A major misfire. This is the ultimate embodiment of unnecessary edge wrap around "character development"; in this case, sex, dark unbroding lighting, tons of gore, screaming, flashy camera angles and overly dramatic placement.
This is the second worst episode for me of the season, I can understand what they were trying to do with it; dig deep into the characters, explore their fears... Heck one of the best moments of the episode has to do with Chloe and her dad; it was just such a sweet, sweet moment in that she finally got to have that heart to heart chat and put her mind to ease, she knew it was a hallucination but she didn't care; this was her father, the one who's always been there and the father himself didn't disapoint, we learned a lot about what the connection was with them, what he saw in her, what he wanted in life with her and the fact that she wouldn't let go just made it all the more charming, especially when Eli tried to help. This gave her lots of character and made her more into just a whiny brat.
But many of the moments fall flat; alot of it is just introduced and than quickly dropped. Scott and his son could of warranted some exploration but all we get is one line about "You weren't there for me" in the most flashiest setting ever; sure, we could try to imagine it in the facial expressions but than again, we want to actually see it, not think it. Also this would be the last appearance of his son as the second season erases him completely, even going the extra mile as to change his character's backstory for "Cloverdale". TJ's sex moment is one of the most awkwardest moments of Stargate complete with rock music, CSI like shooting and sex! I detested how the plot started and I didn't care afterwards about how her plot was going mainly because she wasn't convincing in her portrayal, plus I didn't want anything to do with the plot. We get it, you're not a sci-fi show for children. And the one where he freaked out over claustrophobia, I get that it's common but it's seemingly unneeded, this thing is like a test as to how much edge you can take on before you get to the juicy stuff.
Rush and Greer's hallucinations are the only ones that manage to make it through an entire episode but even those are uninspiring. I'll admit, it is kind of cool to see Rush walking around as if he were on an alien ship and Greer being a dude on a mission but there is barely anything that translates to anything major character wise; we get that Rush has been tortured to the brink of destruction and isn't as strong as we'd think and we get that Greer is paranoid; to see what they're hiding is interesting but the more important question is this, what does it do in the longterm? How does it actually effect our characters? (keep in mind that Rush's fassad was starting to break down around the time that "Human" aired.) The situation that they get into is okayish enough as it gives Wray some of her best scenes yet (where she manages to break past genericy and provide a decent dramatic performance, being injured can do that to an actor you know.) but it doesn't make up for the rest of the episode nor does it elevate it to a level of greatness.

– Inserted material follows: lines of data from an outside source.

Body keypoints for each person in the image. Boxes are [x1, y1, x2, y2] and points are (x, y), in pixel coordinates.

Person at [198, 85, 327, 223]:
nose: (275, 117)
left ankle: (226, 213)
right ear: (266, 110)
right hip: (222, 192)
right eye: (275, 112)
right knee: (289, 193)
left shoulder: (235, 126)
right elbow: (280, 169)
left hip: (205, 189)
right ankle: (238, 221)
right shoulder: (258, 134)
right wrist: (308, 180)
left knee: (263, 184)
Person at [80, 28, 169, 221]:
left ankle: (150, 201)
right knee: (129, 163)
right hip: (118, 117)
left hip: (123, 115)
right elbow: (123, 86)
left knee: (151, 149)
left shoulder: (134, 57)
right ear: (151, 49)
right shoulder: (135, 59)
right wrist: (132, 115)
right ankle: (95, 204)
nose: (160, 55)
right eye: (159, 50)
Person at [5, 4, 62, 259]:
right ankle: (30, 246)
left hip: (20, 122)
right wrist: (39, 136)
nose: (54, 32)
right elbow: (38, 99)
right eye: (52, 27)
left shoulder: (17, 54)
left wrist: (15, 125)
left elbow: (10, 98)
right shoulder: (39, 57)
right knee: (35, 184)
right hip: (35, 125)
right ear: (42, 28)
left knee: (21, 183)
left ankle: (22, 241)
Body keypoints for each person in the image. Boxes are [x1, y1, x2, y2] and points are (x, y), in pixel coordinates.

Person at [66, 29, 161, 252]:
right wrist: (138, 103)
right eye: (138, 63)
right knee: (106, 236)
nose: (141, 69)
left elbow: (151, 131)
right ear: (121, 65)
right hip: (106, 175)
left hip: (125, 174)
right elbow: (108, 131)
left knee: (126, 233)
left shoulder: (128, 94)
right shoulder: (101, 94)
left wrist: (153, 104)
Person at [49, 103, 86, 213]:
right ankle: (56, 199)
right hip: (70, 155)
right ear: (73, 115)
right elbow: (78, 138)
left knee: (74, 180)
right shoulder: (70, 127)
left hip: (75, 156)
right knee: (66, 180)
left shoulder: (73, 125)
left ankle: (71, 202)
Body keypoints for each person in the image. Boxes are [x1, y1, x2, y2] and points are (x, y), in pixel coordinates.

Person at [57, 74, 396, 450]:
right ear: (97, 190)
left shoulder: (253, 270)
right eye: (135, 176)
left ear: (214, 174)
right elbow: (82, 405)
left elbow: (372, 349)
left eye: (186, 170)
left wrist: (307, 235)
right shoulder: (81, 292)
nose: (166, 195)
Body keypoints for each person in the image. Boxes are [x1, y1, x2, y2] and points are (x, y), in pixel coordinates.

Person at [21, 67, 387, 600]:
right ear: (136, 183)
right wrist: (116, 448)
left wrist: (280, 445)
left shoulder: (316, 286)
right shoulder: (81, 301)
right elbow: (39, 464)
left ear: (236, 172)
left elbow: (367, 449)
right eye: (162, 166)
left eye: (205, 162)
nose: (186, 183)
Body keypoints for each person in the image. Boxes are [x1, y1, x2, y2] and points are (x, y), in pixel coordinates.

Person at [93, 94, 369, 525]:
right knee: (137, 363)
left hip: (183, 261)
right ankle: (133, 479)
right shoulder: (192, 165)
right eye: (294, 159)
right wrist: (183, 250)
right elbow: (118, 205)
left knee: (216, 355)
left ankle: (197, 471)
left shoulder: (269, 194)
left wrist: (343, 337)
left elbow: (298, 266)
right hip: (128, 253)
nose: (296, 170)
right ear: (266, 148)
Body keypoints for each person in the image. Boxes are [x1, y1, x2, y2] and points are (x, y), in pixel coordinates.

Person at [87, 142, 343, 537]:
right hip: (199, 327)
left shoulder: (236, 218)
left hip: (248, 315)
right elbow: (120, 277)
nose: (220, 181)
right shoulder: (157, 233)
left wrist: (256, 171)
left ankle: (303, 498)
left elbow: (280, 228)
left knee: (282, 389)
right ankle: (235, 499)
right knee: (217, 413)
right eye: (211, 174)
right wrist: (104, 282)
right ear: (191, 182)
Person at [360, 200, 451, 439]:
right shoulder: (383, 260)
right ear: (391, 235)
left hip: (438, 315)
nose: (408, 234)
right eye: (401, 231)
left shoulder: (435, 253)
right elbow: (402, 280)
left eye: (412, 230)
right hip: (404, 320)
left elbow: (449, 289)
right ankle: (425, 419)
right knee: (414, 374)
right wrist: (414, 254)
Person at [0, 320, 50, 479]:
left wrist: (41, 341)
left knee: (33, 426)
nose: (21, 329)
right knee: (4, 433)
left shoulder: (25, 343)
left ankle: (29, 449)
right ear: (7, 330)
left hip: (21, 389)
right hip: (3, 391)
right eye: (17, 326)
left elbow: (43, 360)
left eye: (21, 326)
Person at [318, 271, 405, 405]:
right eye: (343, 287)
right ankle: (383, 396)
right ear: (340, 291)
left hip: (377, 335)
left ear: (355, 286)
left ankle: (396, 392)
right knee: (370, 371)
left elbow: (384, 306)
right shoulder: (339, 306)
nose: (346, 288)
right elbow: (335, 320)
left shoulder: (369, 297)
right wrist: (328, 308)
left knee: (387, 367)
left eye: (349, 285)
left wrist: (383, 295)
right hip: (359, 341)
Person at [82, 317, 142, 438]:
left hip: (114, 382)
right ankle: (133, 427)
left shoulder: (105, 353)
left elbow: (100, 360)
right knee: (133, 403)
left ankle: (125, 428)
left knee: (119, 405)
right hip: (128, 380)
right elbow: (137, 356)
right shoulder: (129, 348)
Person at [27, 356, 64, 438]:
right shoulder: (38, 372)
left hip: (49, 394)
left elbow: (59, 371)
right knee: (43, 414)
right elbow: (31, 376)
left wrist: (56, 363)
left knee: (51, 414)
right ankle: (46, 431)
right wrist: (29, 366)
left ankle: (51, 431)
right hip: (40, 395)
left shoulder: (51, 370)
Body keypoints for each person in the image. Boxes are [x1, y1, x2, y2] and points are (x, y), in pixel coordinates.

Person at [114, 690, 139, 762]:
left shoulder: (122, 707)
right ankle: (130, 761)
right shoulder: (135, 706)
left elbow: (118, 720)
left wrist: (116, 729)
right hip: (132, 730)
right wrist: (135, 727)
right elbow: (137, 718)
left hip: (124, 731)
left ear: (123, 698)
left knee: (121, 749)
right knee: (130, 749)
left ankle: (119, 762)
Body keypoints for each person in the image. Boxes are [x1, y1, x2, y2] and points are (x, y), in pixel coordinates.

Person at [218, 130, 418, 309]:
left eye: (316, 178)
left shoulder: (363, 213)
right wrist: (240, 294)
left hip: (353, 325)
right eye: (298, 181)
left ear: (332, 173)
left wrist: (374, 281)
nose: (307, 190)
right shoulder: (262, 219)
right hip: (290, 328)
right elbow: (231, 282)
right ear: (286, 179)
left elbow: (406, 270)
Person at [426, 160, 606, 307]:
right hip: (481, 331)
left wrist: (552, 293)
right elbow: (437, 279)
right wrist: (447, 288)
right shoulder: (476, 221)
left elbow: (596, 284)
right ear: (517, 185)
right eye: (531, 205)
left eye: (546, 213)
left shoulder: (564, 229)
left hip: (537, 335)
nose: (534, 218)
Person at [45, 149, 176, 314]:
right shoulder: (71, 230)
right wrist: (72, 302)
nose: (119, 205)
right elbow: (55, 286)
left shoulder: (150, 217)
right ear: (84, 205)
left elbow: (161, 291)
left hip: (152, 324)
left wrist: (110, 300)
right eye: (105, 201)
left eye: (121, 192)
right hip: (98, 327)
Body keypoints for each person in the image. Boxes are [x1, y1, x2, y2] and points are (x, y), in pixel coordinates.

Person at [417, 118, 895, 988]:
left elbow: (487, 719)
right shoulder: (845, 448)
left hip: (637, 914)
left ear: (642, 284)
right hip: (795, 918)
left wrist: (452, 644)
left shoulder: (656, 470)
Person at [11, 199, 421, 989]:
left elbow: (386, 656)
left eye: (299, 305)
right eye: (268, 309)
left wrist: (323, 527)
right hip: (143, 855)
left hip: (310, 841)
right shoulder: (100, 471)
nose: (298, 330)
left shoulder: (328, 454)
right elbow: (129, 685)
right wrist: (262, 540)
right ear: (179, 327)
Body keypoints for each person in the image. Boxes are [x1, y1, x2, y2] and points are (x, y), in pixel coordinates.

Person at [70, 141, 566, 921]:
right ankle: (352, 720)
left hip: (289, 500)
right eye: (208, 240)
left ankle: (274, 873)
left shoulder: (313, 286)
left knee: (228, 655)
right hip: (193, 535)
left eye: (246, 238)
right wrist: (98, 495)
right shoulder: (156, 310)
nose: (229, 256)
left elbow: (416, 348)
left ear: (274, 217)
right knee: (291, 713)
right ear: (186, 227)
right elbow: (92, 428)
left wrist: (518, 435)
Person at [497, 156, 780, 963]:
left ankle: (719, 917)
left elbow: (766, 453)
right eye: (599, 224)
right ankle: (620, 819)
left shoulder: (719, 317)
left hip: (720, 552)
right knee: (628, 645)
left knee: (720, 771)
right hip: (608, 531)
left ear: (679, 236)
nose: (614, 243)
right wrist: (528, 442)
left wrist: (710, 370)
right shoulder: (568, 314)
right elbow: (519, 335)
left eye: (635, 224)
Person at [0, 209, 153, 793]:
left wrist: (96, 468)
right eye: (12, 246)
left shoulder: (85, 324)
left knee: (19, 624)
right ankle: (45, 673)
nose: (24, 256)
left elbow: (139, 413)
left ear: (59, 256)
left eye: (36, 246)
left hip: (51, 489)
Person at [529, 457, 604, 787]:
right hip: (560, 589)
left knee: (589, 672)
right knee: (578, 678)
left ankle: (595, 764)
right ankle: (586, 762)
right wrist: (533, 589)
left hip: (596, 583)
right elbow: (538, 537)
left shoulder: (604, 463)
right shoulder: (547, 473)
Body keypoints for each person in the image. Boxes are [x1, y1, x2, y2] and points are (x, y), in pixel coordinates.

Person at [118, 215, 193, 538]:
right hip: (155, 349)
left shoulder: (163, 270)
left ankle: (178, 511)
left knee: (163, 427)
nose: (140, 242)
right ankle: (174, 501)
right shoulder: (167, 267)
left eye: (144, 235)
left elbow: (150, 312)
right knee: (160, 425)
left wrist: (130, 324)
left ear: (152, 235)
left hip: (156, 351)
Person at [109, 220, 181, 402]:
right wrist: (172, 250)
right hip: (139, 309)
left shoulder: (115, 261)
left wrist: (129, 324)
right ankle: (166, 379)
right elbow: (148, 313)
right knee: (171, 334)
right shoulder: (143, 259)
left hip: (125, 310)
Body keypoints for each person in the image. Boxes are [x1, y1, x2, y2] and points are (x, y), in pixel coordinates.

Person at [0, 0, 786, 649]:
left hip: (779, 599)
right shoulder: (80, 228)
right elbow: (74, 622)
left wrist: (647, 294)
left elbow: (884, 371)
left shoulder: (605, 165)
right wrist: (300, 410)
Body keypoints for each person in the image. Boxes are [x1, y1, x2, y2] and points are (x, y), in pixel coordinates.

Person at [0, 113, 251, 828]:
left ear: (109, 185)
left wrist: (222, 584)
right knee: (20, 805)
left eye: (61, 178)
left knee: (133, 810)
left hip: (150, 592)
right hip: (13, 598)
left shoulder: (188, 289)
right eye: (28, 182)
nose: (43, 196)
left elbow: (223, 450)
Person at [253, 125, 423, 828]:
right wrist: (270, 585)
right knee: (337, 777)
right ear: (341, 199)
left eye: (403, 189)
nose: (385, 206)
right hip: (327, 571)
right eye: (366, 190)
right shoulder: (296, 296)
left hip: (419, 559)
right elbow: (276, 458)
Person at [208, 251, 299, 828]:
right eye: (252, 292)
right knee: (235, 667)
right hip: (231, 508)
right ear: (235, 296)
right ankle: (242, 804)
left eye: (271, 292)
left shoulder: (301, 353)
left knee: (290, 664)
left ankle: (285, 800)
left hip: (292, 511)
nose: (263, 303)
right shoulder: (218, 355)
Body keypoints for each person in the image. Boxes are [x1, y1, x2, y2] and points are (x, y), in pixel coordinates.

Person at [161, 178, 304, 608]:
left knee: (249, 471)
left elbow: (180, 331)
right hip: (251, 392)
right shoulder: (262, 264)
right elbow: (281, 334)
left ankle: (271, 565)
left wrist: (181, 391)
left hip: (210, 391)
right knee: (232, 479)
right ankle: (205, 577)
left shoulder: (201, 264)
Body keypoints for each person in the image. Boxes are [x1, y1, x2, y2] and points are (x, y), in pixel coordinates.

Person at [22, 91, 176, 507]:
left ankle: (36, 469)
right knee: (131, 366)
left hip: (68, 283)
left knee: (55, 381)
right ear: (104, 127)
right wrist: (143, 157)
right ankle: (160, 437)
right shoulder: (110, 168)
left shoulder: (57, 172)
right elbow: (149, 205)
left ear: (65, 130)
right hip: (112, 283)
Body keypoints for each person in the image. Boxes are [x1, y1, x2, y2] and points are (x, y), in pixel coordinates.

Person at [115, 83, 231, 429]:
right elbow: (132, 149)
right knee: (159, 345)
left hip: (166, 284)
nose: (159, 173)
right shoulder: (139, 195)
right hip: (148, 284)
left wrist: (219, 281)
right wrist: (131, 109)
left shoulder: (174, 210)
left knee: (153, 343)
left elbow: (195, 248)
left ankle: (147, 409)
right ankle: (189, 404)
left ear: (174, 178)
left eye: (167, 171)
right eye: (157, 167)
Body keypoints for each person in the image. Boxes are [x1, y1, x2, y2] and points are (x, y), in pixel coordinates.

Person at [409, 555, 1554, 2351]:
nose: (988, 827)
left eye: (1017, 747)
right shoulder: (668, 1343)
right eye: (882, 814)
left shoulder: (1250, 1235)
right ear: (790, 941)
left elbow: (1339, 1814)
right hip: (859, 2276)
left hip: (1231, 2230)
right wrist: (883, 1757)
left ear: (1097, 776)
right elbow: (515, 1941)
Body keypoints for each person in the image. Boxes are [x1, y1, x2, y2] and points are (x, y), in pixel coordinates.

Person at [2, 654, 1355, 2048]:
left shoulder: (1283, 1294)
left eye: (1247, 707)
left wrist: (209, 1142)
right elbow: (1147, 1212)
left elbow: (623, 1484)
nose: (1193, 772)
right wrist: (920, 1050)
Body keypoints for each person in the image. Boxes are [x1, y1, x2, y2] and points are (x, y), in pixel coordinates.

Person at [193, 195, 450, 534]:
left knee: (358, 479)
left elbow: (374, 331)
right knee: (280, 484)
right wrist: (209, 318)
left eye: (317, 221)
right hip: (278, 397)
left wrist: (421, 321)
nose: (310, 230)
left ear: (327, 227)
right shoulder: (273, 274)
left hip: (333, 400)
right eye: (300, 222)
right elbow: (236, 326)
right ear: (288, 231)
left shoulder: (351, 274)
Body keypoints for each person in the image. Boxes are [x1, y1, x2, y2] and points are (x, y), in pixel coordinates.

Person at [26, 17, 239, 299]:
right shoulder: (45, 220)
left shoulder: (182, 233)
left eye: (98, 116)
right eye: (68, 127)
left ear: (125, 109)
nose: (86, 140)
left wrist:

I will admit that after watching Revolution's "Kashmir". I do have some admiration for this episode, I mean the characters here were actually trying to do something and at least they managed to include some compassion and life into the thing compared to that episode where all they did was walk around barren subway tunnels all while they rehash what we know about our characters, provide nothing new about our characters and worst of all, include a pandering moment that couldn't be warming if it was near a fireplace. Even though this was mostly a rehash of "Time", they were at least trying even though they haven't got the formula down right.